(About this task) The only acceptable reply is the number of lines in the material below that hold "shows".

(The input)
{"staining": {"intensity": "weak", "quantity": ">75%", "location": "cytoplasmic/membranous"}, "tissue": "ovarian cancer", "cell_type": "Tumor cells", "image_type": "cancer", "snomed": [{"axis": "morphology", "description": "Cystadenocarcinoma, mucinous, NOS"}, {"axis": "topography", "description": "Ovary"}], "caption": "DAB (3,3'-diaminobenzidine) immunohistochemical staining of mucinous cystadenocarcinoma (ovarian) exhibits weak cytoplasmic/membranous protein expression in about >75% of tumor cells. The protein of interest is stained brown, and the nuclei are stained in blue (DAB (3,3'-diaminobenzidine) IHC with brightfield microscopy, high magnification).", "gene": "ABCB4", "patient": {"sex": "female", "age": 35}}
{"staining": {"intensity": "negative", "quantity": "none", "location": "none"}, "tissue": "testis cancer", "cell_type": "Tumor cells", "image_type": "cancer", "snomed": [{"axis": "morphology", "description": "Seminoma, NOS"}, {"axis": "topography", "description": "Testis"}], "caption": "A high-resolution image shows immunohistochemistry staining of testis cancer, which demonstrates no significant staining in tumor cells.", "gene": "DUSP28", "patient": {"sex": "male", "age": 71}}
--
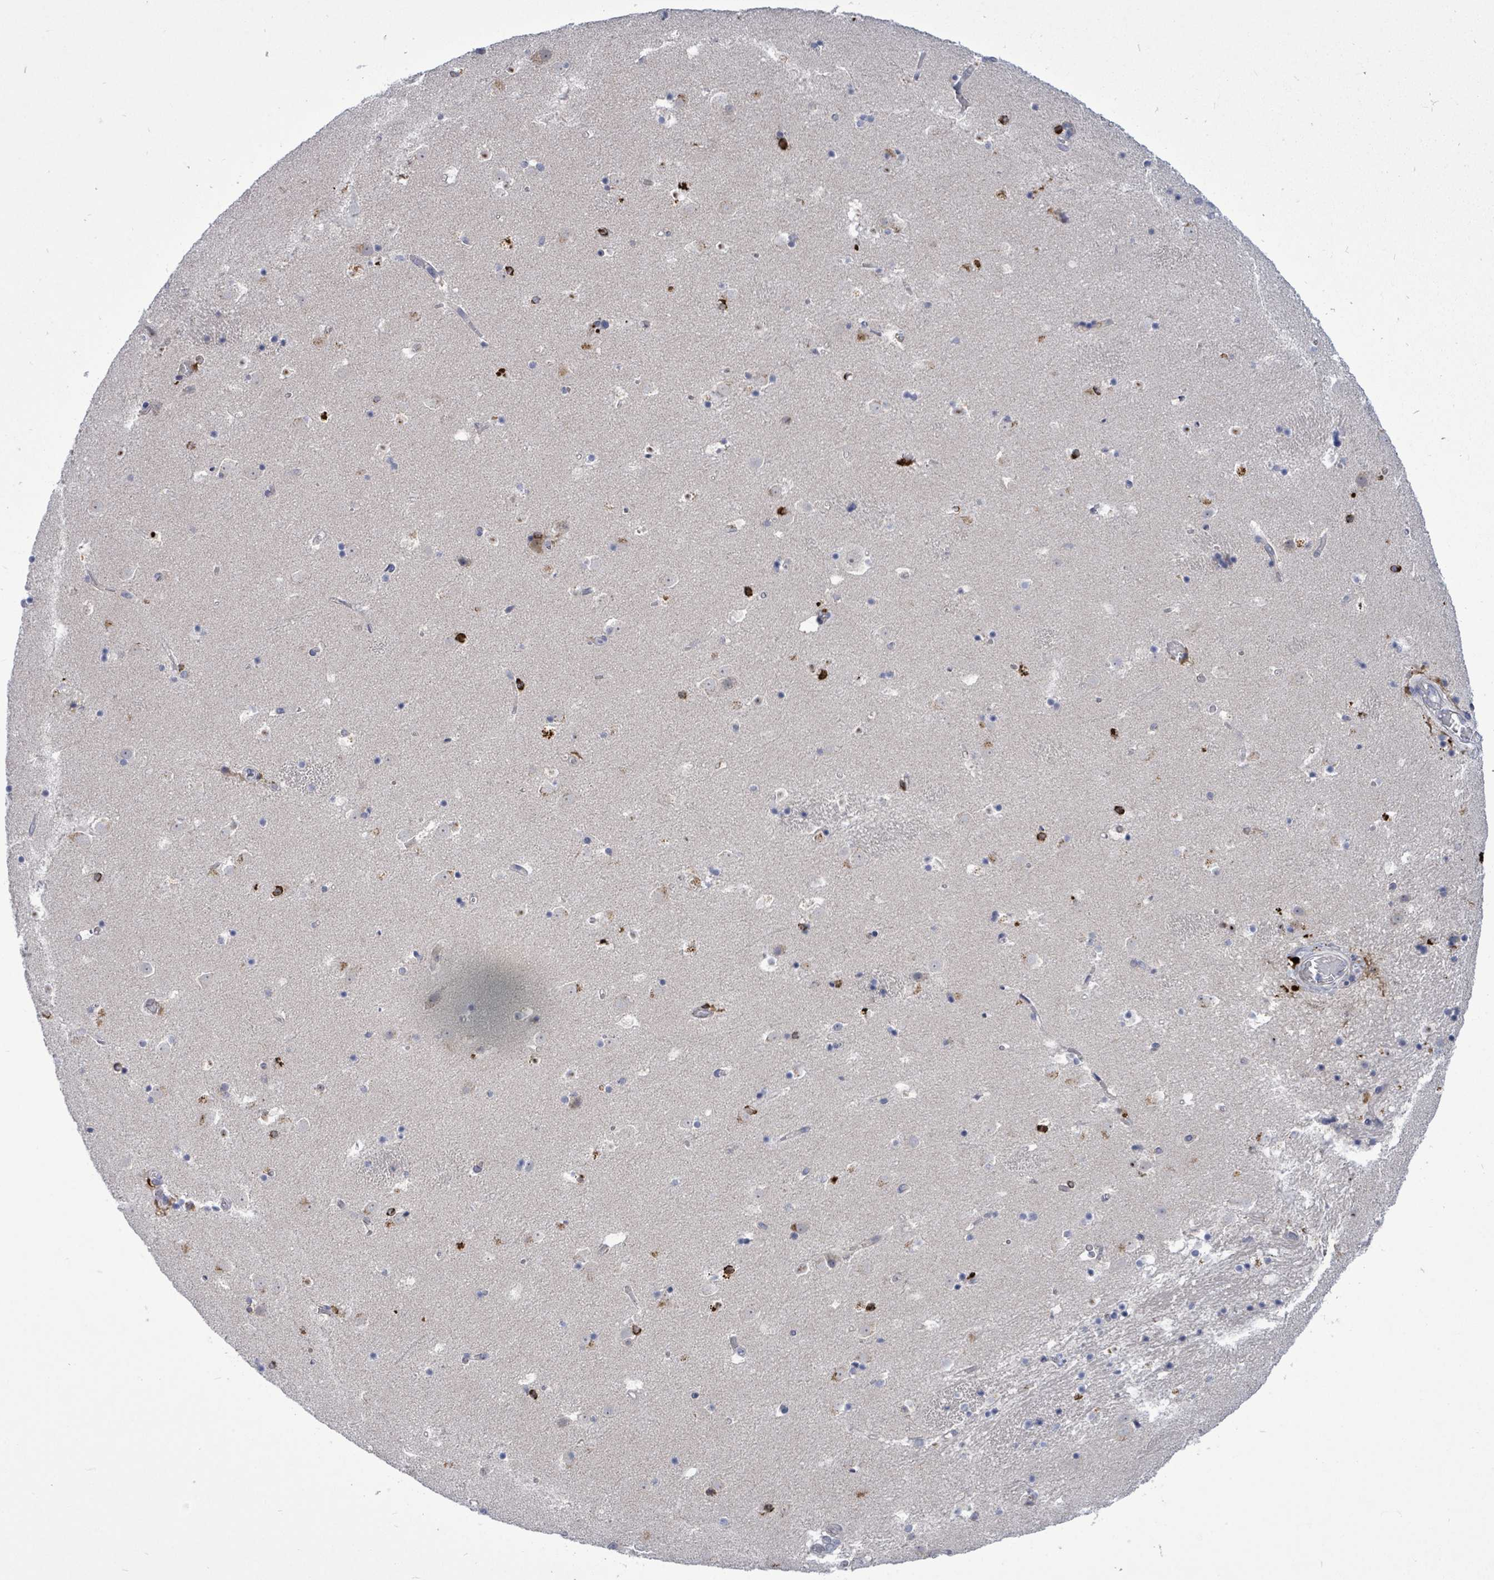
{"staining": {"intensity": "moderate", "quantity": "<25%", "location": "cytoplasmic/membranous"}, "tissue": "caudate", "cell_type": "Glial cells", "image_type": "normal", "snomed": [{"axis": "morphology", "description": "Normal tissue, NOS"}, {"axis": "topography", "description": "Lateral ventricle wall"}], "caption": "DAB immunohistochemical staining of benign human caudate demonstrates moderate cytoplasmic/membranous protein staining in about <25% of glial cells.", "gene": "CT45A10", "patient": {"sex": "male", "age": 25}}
==
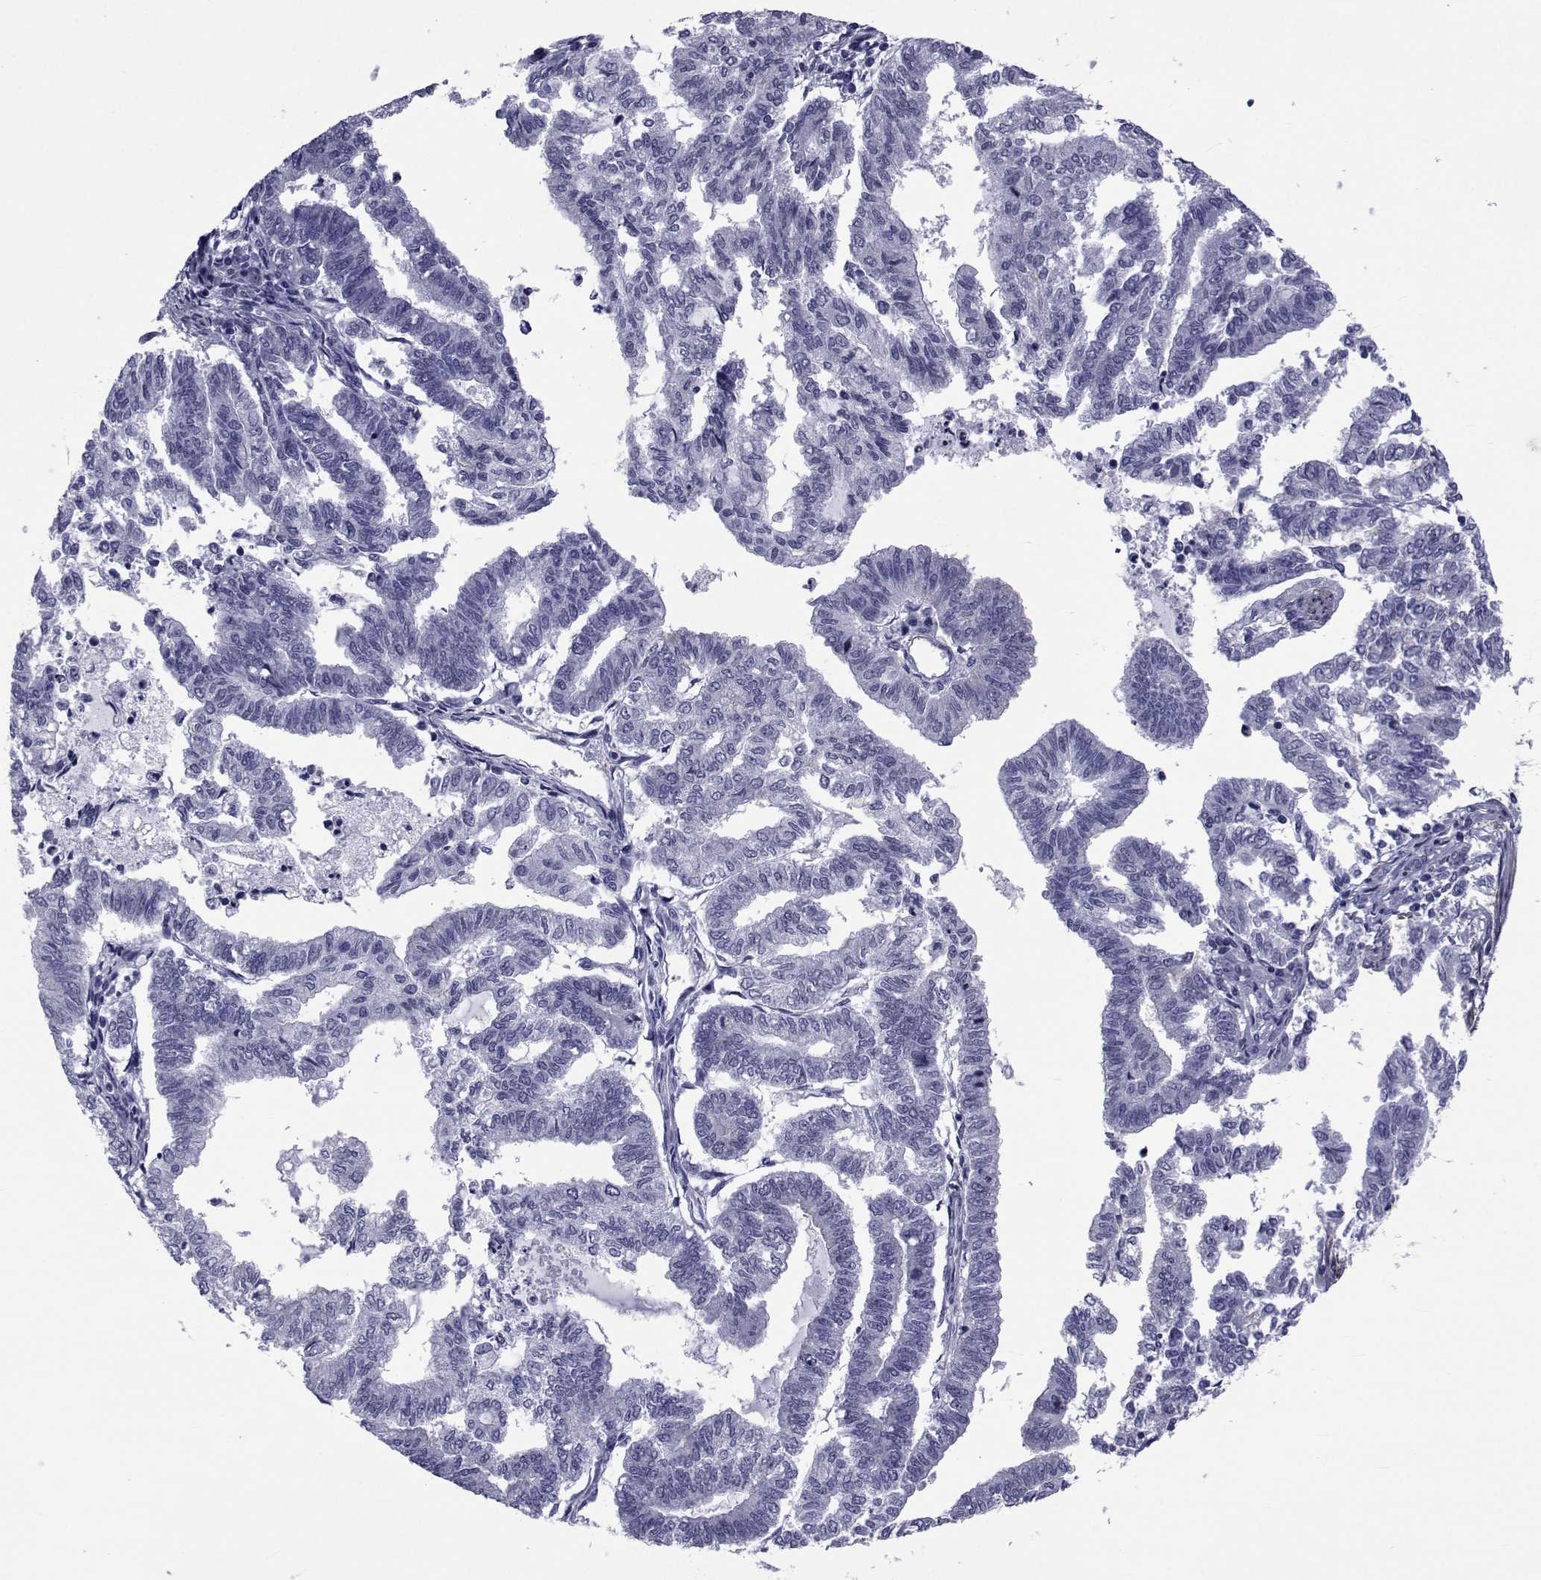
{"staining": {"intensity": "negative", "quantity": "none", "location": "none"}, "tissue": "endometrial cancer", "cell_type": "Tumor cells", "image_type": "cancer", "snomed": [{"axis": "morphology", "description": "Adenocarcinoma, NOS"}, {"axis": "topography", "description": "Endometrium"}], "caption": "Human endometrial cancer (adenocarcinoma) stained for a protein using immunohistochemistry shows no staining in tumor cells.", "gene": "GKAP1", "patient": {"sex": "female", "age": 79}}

(Expected answer) 2